Data entries
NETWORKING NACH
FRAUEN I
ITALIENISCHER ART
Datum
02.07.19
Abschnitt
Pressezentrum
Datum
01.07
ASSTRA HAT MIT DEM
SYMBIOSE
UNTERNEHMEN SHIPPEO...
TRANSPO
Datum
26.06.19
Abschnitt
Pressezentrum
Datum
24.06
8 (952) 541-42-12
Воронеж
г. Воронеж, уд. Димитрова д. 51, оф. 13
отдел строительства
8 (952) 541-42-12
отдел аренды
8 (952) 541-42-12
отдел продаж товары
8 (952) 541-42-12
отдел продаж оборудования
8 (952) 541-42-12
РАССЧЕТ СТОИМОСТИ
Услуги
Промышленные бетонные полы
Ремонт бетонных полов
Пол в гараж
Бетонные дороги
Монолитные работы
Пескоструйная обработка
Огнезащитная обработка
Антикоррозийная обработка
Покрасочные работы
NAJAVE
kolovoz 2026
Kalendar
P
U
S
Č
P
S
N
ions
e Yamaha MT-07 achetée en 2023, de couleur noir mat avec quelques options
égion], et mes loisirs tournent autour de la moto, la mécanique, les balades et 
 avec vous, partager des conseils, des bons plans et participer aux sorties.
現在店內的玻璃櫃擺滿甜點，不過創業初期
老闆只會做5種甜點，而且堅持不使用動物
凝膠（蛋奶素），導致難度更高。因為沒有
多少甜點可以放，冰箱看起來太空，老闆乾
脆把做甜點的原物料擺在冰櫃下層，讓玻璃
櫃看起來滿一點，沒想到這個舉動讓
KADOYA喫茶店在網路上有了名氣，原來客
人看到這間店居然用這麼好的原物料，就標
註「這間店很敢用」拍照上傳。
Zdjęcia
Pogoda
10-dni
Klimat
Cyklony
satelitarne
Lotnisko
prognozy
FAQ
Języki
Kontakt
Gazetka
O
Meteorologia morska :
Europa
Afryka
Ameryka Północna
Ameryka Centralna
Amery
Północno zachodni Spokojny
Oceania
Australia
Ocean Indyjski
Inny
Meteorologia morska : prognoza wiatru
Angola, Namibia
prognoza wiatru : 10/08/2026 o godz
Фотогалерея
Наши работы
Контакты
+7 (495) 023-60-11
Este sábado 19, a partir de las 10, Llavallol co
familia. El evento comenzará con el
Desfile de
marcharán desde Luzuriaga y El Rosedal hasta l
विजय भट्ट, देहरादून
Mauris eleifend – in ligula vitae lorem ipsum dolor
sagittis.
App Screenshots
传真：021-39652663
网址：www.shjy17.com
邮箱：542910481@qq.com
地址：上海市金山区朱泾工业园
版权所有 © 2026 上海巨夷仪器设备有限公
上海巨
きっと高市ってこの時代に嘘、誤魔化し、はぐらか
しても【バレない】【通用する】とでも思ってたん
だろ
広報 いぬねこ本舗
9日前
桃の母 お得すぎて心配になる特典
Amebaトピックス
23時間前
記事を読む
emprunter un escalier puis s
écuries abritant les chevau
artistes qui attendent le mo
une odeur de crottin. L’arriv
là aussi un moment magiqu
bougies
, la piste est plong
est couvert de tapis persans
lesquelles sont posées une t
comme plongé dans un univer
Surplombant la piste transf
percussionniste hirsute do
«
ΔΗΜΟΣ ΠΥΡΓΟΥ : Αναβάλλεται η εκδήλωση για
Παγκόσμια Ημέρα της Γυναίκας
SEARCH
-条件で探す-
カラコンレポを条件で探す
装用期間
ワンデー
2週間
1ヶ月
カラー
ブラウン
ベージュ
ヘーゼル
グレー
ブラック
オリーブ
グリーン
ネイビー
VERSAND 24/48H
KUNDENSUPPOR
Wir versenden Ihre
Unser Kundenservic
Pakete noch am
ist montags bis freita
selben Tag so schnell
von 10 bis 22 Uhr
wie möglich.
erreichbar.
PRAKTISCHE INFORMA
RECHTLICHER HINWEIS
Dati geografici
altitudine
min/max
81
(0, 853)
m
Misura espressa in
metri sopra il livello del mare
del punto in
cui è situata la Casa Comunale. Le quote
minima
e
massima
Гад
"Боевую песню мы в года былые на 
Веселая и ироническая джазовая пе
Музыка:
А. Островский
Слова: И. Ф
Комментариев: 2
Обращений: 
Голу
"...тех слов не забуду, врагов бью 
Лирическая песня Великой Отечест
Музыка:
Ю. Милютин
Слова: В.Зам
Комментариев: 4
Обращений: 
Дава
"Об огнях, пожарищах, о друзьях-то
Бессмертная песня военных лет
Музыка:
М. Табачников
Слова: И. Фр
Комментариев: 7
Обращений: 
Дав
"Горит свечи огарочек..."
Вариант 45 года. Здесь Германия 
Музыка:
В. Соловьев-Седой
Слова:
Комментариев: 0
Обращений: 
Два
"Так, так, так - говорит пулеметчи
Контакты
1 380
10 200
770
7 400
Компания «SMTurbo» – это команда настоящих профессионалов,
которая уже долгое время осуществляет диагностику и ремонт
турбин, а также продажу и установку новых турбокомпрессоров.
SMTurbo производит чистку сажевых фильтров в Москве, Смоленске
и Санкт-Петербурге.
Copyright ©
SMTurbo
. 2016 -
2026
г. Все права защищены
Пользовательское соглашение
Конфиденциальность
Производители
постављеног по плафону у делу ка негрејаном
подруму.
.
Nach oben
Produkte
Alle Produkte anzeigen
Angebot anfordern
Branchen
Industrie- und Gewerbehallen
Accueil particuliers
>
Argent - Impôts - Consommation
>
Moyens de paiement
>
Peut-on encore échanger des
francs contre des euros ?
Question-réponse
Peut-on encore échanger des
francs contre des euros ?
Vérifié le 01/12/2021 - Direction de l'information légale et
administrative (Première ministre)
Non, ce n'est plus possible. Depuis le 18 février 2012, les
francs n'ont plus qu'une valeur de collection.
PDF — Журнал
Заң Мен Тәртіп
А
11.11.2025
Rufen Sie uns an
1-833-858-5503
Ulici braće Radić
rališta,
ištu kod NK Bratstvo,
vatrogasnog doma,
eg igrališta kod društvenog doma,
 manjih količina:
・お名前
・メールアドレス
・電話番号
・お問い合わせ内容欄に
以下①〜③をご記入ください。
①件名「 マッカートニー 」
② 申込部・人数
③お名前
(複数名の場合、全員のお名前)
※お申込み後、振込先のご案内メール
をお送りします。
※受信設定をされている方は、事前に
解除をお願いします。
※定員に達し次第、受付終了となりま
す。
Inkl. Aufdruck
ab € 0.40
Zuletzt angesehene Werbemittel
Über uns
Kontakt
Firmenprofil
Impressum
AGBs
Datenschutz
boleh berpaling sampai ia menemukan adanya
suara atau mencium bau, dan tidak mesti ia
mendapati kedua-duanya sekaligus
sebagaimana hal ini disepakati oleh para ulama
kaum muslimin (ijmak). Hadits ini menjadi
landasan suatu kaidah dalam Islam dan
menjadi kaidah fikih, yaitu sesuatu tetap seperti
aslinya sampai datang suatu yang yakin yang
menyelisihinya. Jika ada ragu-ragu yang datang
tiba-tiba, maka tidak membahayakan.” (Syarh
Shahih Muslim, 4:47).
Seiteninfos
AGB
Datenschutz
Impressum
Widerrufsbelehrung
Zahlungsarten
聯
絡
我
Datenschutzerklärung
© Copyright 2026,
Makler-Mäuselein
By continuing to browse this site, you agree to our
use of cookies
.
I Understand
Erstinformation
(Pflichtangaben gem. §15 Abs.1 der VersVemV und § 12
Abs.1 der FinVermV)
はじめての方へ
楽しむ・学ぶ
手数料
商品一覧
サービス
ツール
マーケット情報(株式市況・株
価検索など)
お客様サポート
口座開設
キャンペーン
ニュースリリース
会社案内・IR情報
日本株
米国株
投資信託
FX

**Directive**
Set the data down once more, exactly as it stands.

**Solved problem**
NETWORKING NACH
FRAUEN I
ITALIENISCHER ART
Datum
02.07.19
Abschnitt
Pressezentrum
Datum
01.07
ASSTRA HAT MIT DEM
SYMBIOSE
UNTERNEHMEN SHIPPEO...
TRANSPO
Datum
26.06.19
Abschnitt
Pressezentrum
Datum
24.06
8 (952) 541-42-12
Воронеж
г. Воронеж, уд. Димитрова д. 51, оф. 13
отдел строительства
8 (952) 541-42-12
отдел аренды
8 (952) 541-42-12
отдел продаж товары
8 (952) 541-42-12
отдел продаж оборудования
8 (952) 541-42-12
РАССЧЕТ СТОИМОСТИ
Услуги
Промышленные бетонные полы
Ремонт бетонных полов
Пол в гараж
Бетонные дороги
Монолитные работы
Пескоструйная обработка
Огнезащитная обработка
Антикоррозийная обработка
Покрасочные работы
NAJAVE
kolovoz 2026
Kalendar
P
U
S
Č
P
S
N
ions
e Yamaha MT-07 achetée en 2023, de couleur noir mat avec quelques options
égion], et mes loisirs tournent autour de la moto, la mécanique, les balades et 
 avec vous, partager des conseils, des bons plans et participer aux sorties.
現在店內的玻璃櫃擺滿甜點，不過創業初期
老闆只會做5種甜點，而且堅持不使用動物
凝膠（蛋奶素），導致難度更高。因為沒有
多少甜點可以放，冰箱看起來太空，老闆乾
脆把做甜點的原物料擺在冰櫃下層，讓玻璃
櫃看起來滿一點，沒想到這個舉動讓
KADOYA喫茶店在網路上有了名氣，原來客
人看到這間店居然用這麼好的原物料，就標
註「這間店很敢用」拍照上傳。
Zdjęcia
Pogoda
10-dni
Klimat
Cyklony
satelitarne
Lotnisko
prognozy
FAQ
Języki
Kontakt
Gazetka
O
Meteorologia morska :
Europa
Afryka
Ameryka Północna
Ameryka Centralna
Amery
Północno zachodni Spokojny
Oceania
Australia
Ocean Indyjski
Inny
Meteorologia morska : prognoza wiatru
Angola, Namibia
prognoza wiatru : 10/08/2026 o godz
Фотогалерея
Наши работы
Контакты
+7 (495) 023-60-11
Este sábado 19, a partir de las 10, Llavallol co
familia. El evento comenzará con el
Desfile de
marcharán desde Luzuriaga y El Rosedal hasta l
विजय भट्ट, देहरादून
Mauris eleifend – in ligula vitae lorem ipsum dolor
sagittis.
App Screenshots
传真：021-39652663
网址：www.shjy17.com
邮箱：542910481@qq.com
地址：上海市金山区朱泾工业园
版权所有 © 2026 上海巨夷仪器设备有限公
上海巨
きっと高市ってこの時代に嘘、誤魔化し、はぐらか
しても【バレない】【通用する】とでも思ってたん
だろ
広報 いぬねこ本舗
9日前
桃の母 お得すぎて心配になる特典
Amebaトピックス
23時間前
記事を読む
emprunter un escalier puis s
écuries abritant les chevau
artistes qui attendent le mo
une odeur de crottin. L’arriv
là aussi un moment magiqu
bougies
, la piste est plong
est couvert de tapis persans
lesquelles sont posées une t
comme plongé dans un univer
Surplombant la piste transf
percussionniste hirsute do
«
ΔΗΜΟΣ ΠΥΡΓΟΥ : Αναβάλλεται η εκδήλωση για
Παγκόσμια Ημέρα της Γυναίκας
SEARCH
-条件で探す-
カラコンレポを条件で探す
装用期間
ワンデー
2週間
1ヶ月
カラー
ブラウン
ベージュ
ヘーゼル
グレー
ブラック
オリーブ
グリーン
ネイビー
VERSAND 24/48H
KUNDENSUPPOR
Wir versenden Ihre
Unser Kundenservic
Pakete noch am
ist montags bis freita
selben Tag so schnell
von 10 bis 22 Uhr
wie möglich.
erreichbar.
PRAKTISCHE INFORMA
RECHTLICHER HINWEIS
Dati geografici
altitudine
min/max
81
(0, 853)
m
Misura espressa in
metri sopra il livello del mare
del punto in
cui è situata la Casa Comunale. Le quote
minima
e
massima
Гад
"Боевую песню мы в года былые на 
Веселая и ироническая джазовая пе
Музыка:
А. Островский
Слова: И. Ф
Комментариев: 2
Обращений: 
Голу
"...тех слов не забуду, врагов бью 
Лирическая песня Великой Отечест
Музыка:
Ю. Милютин
Слова: В.Зам
Комментариев: 4
Обращений: 
Дава
"Об огнях, пожарищах, о друзьях-то
Бессмертная песня военных лет
Музыка:
М. Табачников
Слова: И. Фр
Комментариев: 7
Обращений: 
Дав
"Горит свечи огарочек..."
Вариант 45 года. Здесь Германия 
Музыка:
В. Соловьев-Седой
Слова:
Комментариев: 0
Обращений: 
Два
"Так, так, так - говорит пулеметчи
Контакты
1 380
10 200
770
7 400
Компания «SMTurbo» – это команда настоящих профессионалов,
которая уже долгое время осуществляет диагностику и ремонт
турбин, а также продажу и установку новых турбокомпрессоров.
SMTurbo производит чистку сажевых фильтров в Москве, Смоленске
и Санкт-Петербурге.
Copyright ©
SMTurbo
. 2016 -
2026
г. Все права защищены
Пользовательское соглашение
Конфиденциальность
Производители
постављеног по плафону у делу ка негрејаном
подруму.
.
Nach oben
Produkte
Alle Produkte anzeigen
Angebot anfordern
Branchen
Industrie- und Gewerbehallen
Accueil particuliers
>
Argent - Impôts - Consommation
>
Moyens de paiement
>
Peut-on encore échanger des
francs contre des euros ?
Question-réponse
Peut-on encore échanger des
francs contre des euros ?
Vérifié le 01/12/2021 - Direction de l'information légale et
administrative (Première ministre)
Non, ce n'est plus possible. Depuis le 18 février 2012, les
francs n'ont plus qu'une valeur de collection.
PDF — Журнал
Заң Мен Тәртіп
А
11.11.2025
Rufen Sie uns an
1-833-858-5503
Ulici braće Radić
rališta,
ištu kod NK Bratstvo,
vatrogasnog doma,
eg igrališta kod društvenog doma,
 manjih količina:
・お名前
・メールアドレス
・電話番号
・お問い合わせ内容欄に
以下①〜③をご記入ください。
①件名「 マッカートニー 」
② 申込部・人数
③お名前
(複数名の場合、全員のお名前)
※お申込み後、振込先のご案内メール
をお送りします。
※受信設定をされている方は、事前に
解除をお願いします。
※定員に達し次第、受付終了となりま
す。
Inkl. Aufdruck
ab € 0.40
Zuletzt angesehene Werbemittel
Über uns
Kontakt
Firmenprofil
Impressum
AGBs
Datenschutz
boleh berpaling sampai ia menemukan adanya
suara atau mencium bau, dan tidak mesti ia
mendapati kedua-duanya sekaligus
sebagaimana hal ini disepakati oleh para ulama
kaum muslimin (ijmak). Hadits ini menjadi
landasan suatu kaidah dalam Islam dan
menjadi kaidah fikih, yaitu sesuatu tetap seperti
aslinya sampai datang suatu yang yakin yang
menyelisihinya. Jika ada ragu-ragu yang datang
tiba-tiba, maka tidak membahayakan.” (Syarh
Shahih Muslim, 4:47).
Seiteninfos
AGB
Datenschutz
Impressum
Widerrufsbelehrung
Zahlungsarten
聯
絡
我
Datenschutzerklärung
© Copyright 2026,
Makler-Mäuselein
By continuing to browse this site, you agree to our
use of cookies
.
I Understand
Erstinformation
(Pflichtangaben gem. §15 Abs.1 der VersVemV und § 12
Abs.1 der FinVermV)
はじめての方へ
楽しむ・学ぶ
手数料
商品一覧
サービス
ツール
マーケット情報(株式市況・株
価検索など)
お客様サポート
口座開設
キャンペーン
ニュースリリース
会社案内・IR情報
日本株
米国株
投資信託
FX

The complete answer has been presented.